5.   The South African economy is an economy in South Africa, and still struggling to be an economy of South Africa. The per capita computation of South Africa’s GDP has, for a long time, been unable to reconcile with the per capita share in the economy by all. These computations, if interrogated deeper, might indicate that even the per capita share in the economy by education qualification cannot reconcile with the demographic make-up of wealth and opportunity accessibility concentrations. The experienced economic growth epochs have, at most material times, been inextricably linked with cheap labour or the wage labourasation of natives or equivalent castes. It is arguable that South Africa’s economic growth, or the proven templates to grow it, is unimaginable without cheap labour. The structure of the economy, its industrialisation pathways, and economic transformation cannot extend beyond the imagination of extractive economies whose livelihoods depend on South Africa’s consumption character.
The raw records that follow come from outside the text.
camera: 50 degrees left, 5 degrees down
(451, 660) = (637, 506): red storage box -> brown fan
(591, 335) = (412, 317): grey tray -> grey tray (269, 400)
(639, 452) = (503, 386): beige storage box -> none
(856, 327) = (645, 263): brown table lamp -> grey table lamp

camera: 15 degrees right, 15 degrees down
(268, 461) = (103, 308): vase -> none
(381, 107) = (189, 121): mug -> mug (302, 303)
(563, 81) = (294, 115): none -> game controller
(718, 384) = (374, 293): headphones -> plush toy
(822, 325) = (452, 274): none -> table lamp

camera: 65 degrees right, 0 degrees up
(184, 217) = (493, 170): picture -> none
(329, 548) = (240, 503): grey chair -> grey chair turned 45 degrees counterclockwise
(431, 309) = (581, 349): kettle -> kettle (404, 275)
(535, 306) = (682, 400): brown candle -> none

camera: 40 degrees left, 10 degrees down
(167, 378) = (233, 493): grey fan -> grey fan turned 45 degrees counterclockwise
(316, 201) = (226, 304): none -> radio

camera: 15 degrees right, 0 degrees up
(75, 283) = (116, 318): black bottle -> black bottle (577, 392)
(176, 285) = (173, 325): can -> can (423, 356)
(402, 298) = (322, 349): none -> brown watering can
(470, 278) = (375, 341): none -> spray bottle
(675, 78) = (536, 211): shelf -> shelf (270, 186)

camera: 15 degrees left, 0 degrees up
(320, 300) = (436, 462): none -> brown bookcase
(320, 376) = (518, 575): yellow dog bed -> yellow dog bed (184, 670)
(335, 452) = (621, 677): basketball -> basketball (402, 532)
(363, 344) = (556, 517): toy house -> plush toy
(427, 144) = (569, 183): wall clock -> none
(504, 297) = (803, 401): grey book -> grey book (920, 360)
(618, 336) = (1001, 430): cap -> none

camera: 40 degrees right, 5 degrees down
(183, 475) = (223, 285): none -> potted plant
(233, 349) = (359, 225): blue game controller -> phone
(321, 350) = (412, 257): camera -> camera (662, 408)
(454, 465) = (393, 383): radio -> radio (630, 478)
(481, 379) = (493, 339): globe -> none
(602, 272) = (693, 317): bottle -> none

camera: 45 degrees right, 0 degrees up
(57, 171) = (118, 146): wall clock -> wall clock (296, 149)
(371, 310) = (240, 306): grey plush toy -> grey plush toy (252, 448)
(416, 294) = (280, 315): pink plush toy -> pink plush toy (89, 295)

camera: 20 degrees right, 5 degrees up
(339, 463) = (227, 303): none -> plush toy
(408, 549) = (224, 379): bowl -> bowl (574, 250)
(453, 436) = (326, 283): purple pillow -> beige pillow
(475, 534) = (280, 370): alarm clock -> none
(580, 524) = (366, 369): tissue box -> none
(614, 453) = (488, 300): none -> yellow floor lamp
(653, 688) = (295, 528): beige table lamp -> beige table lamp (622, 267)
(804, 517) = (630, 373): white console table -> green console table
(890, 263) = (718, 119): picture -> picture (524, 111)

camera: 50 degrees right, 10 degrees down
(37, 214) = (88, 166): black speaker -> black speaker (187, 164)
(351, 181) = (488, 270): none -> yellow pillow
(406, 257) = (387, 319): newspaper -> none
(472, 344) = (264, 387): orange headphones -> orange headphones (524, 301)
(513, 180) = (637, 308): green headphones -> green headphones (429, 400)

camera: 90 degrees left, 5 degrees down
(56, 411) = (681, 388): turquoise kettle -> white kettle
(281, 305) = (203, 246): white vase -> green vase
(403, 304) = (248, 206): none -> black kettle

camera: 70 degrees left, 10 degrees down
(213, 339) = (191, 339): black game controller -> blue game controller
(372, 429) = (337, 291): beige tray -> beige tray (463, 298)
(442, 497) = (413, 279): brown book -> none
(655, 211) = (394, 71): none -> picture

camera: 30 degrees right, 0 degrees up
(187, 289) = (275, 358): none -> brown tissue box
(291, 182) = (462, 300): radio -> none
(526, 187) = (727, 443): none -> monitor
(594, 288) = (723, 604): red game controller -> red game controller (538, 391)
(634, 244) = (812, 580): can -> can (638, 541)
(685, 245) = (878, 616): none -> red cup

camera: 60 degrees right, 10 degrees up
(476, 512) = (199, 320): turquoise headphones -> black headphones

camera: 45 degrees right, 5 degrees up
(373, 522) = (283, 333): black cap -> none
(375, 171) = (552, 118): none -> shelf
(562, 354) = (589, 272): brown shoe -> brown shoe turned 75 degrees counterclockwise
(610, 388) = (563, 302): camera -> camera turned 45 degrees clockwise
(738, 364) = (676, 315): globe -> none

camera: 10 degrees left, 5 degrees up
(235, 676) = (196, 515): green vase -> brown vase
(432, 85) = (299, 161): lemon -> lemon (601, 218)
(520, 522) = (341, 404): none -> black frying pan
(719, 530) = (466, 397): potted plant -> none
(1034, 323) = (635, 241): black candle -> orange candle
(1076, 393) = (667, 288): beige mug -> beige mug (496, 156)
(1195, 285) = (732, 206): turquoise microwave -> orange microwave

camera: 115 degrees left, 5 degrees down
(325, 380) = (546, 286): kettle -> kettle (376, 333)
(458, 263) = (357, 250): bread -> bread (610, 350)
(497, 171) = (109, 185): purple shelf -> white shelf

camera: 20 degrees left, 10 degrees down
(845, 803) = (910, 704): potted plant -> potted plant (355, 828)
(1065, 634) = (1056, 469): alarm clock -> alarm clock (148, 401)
The shifting template should have as content the building of a resilient governing party and, thus, government. The characterisation of the liberation movement wheel as containing spokes with which the pillars of the anti-apartheid struggle were symbolised might need to be invoked to define a new continuum with a key strategic end state for South Africa. The interdependence of a government system, a state architecture, the ideological posture of the governing party, and the requirement to be Constitutional and, thus, legal and legitimate must define the essence of state capability and capacity to deliver on obligations to society.

The structure of the new establishment should be generationally modularised and synchronised to absorb or avoid shocks from one generational cohort, not to reverberate throughout all the components of the new liberation movement or modernised party system and tear apart as the 52nd National Conference in Polokwane did. The distinct characters of in-party generations should be mixed to stay modular components of the same ideological system but contained to ensure that failing generations as components of the same system do not collapse the entire leader of society brigade development system.

The eldership system, which embodies the heritage and traditions of the leader of the society creation system, should be calibrated into a necessary redundancy with which strategic buffers could be created to cushion the movement against unexpected shocks; notwithstanding its discontents, the 55th Conference might be a model to emulate going forward. With the dearth of ideation and the growing encumbrances of leading thinkers within in-party generations and as leaders of society system components, organising these as cohorts of ideation with which the resilience of the settling generational mix could be strengthened. As the shift to younger leaders takes shape, the party as an institution should nurture a shift in mindset and encourage past cohorts to enter the leadership mentorship rings with answers to this nostalgia fracturing question ‘if I were given a chance to be part of this generation how relevant would I be’.

The robustness of the renewal and modernisation process will then subscribe to a truism that adaptiveness as a module of renewal and modernisation is not merely about surviving national crises. Instead, it should be seen as learning how to better respond to future crises from such crises. Recent failures in collaborating to aggregate diverse ideational resources embedded in factions and in-party coalitions have demonstrated how misapplied ideation can propel crises in society. What Ramaphosa has put together, by design or default of in-party fatigue at differing, should be harnessed to be embedded as part of a wider political order creation and democratic order consolidation. As an institution of leadership, the ANC should cultivate this cohort of the ebullient leader of society brigade into a team whose diversity must result in the appropriate use of talent. CUT!!